##### Dataset section #####

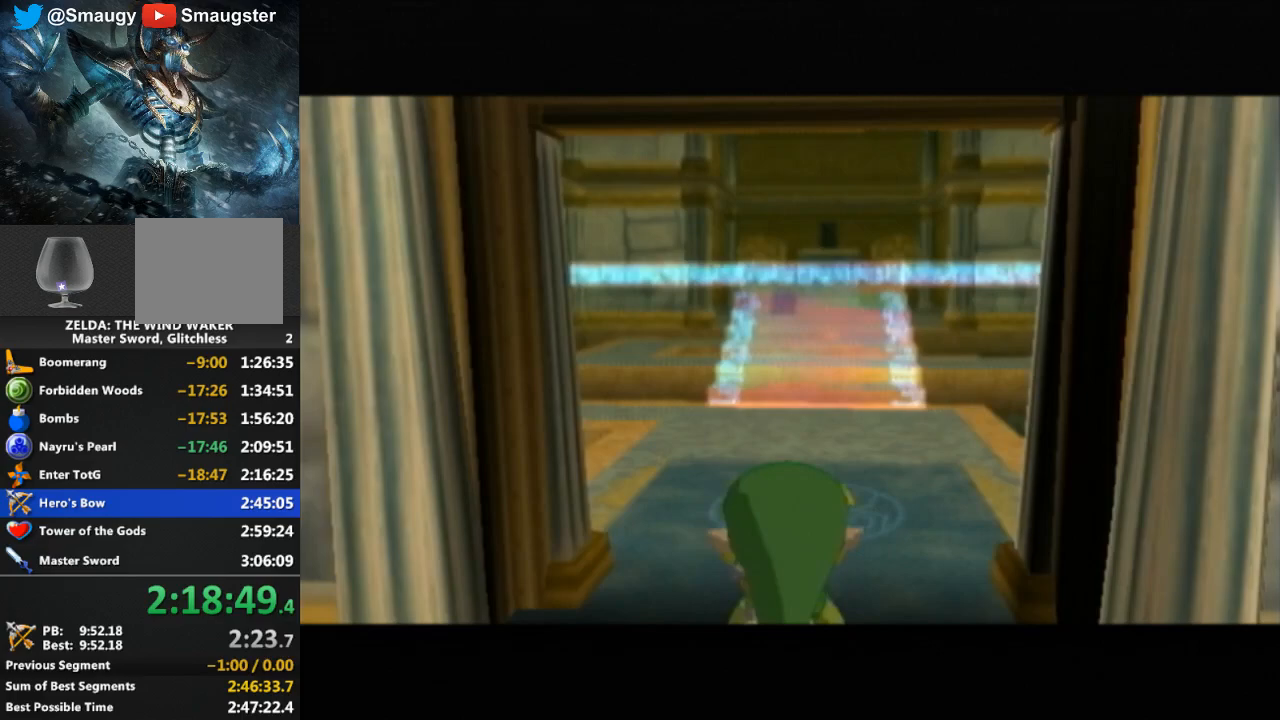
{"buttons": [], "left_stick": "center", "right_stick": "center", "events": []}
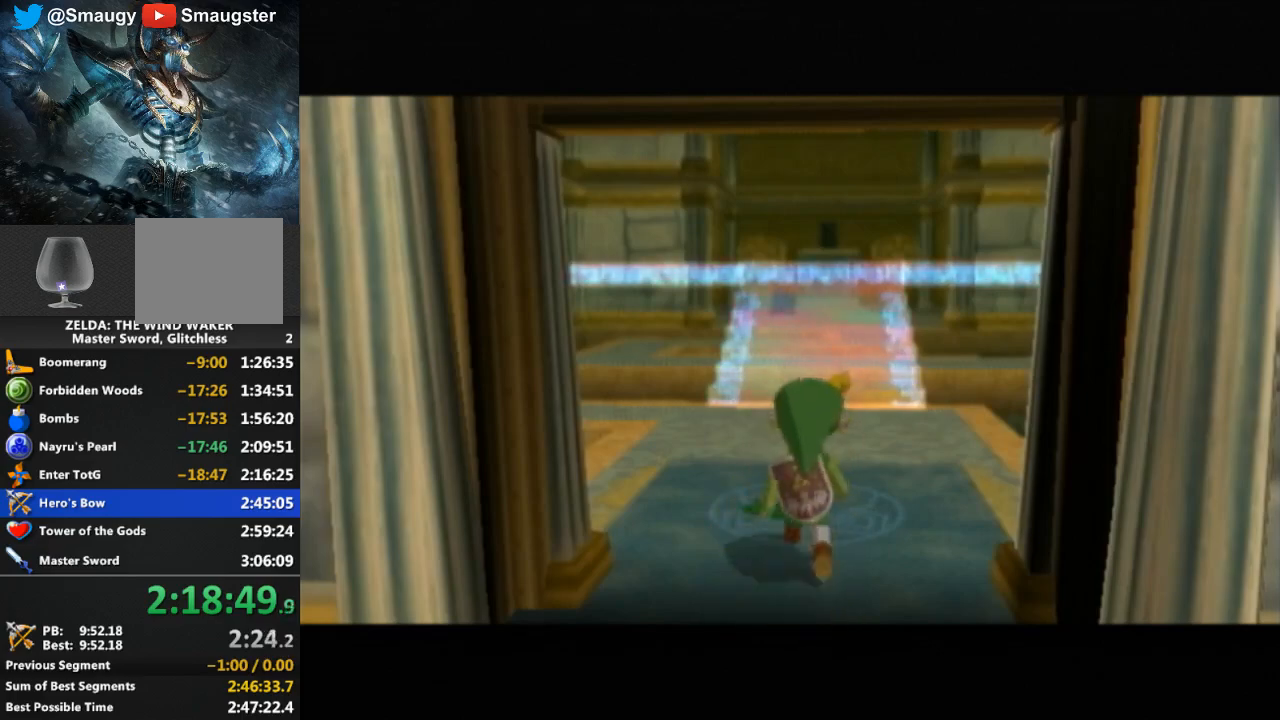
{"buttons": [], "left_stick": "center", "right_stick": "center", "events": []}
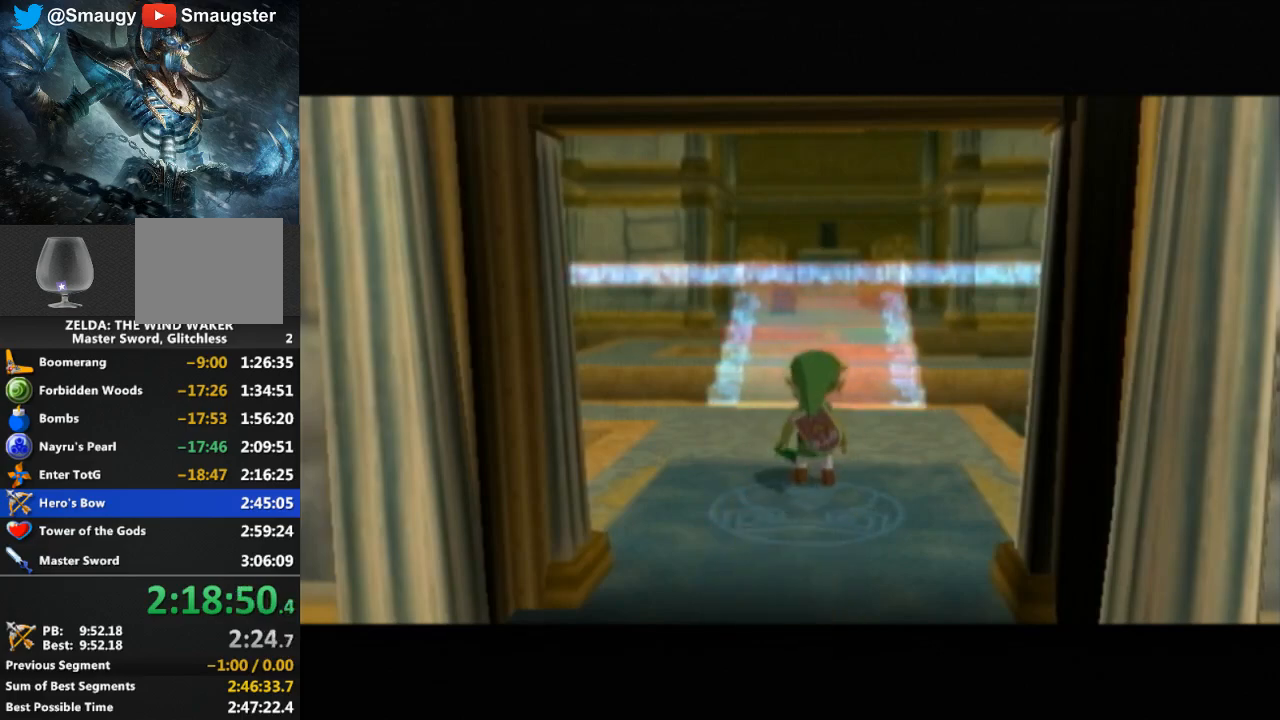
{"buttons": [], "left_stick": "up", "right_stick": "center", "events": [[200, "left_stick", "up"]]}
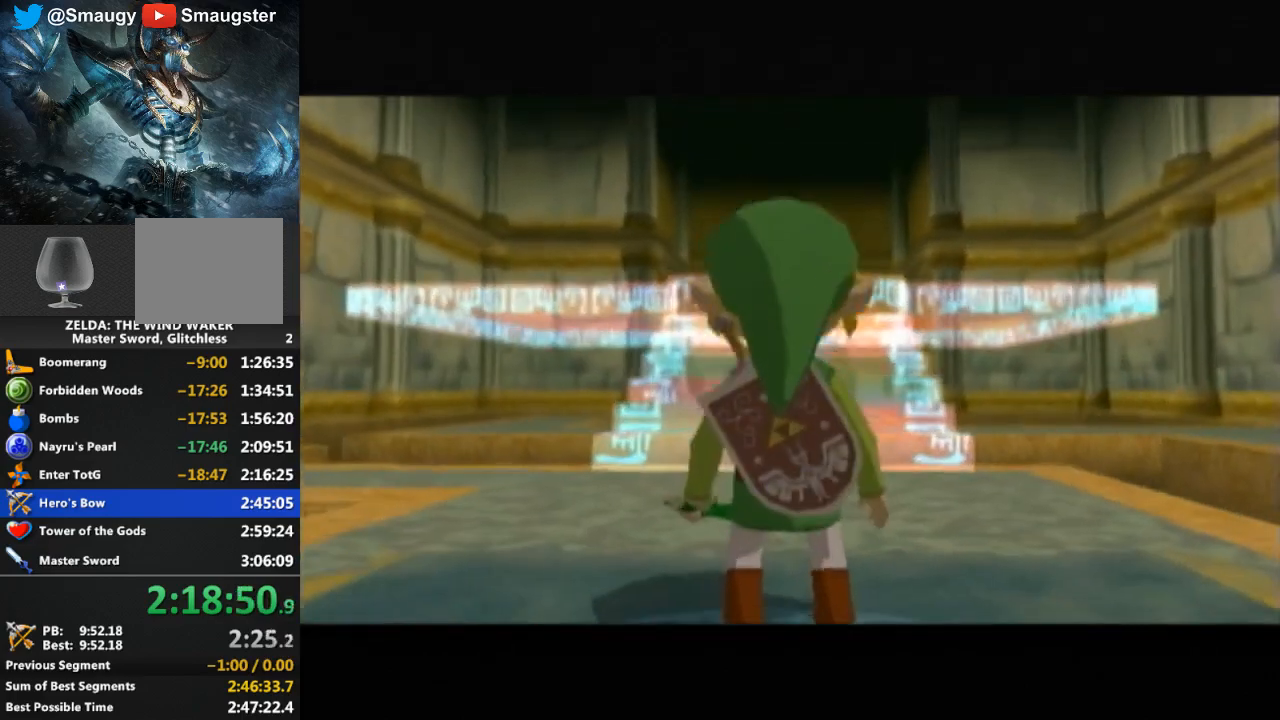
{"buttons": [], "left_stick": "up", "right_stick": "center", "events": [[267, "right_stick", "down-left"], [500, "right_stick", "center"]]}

#####

How to complete this task: Return every line of the data above exactly, and omit all pictures.

Response to this exercise:
{"buttons": [], "left_stick": "center", "right_stick": "center", "events": []}
{"buttons": [], "left_stick": "center", "right_stick": "center", "events": []}
{"buttons": [], "left_stick": "up", "right_stick": "center", "events": [[200, "left_stick", "up"]]}
{"buttons": [], "left_stick": "up", "right_stick": "center", "events": [[267, "right_stick", "down-left"], [500, "right_stick", "center"]]}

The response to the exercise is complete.